- **TASK OBJECTIVE**: Return, exactly, the line that contains "Installation" together with all lines after it to the end of the entries, and no further lines.
** Opening DATA PROVIDED block **
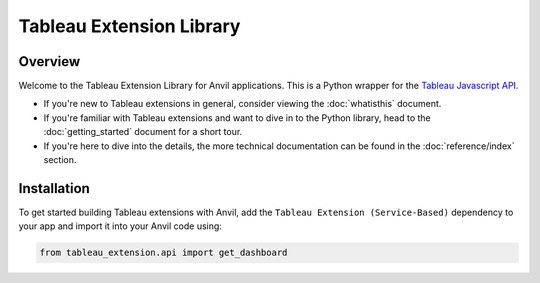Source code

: Tableau Extension Library
=========================

Overview
--------
Welcome to the Tableau Extension Library for Anvil applications. This is a Python wrapper for the `Tableau Javascript API <https://tableau.github.io/extensions-api/docs/trex_examples.html>`_. 

- If you're new to Tableau extensions in general, consider viewing the :doc:`whatisthis` document. 

- If you're familiar with Tableau extensions and want to dive in to the Python library, head to the :doc:`getting_started` document for a short tour. 

- If you're here to dive into the details, the more technical documentation can be found in the :doc:`reference/index` section.


Installation
------------

To get started building Tableau extensions with Anvil, add the ``Tableau Extension (Service-Based)`` dependency to your app and import it into your Anvil code using:

.. code-block:: python

    from tableau_extension.api import get_dashboard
** Closing DATA PROVIDED block **
- **EXERCISE SOLUTION**:
Installation
------------

To get started building Tableau extensions with Anvil, add the ``Tableau Extension (Service-Based)`` dependency to your app and import it into your Anvil code using:

.. code-block:: python

    from tableau_extension.api import get_dashboard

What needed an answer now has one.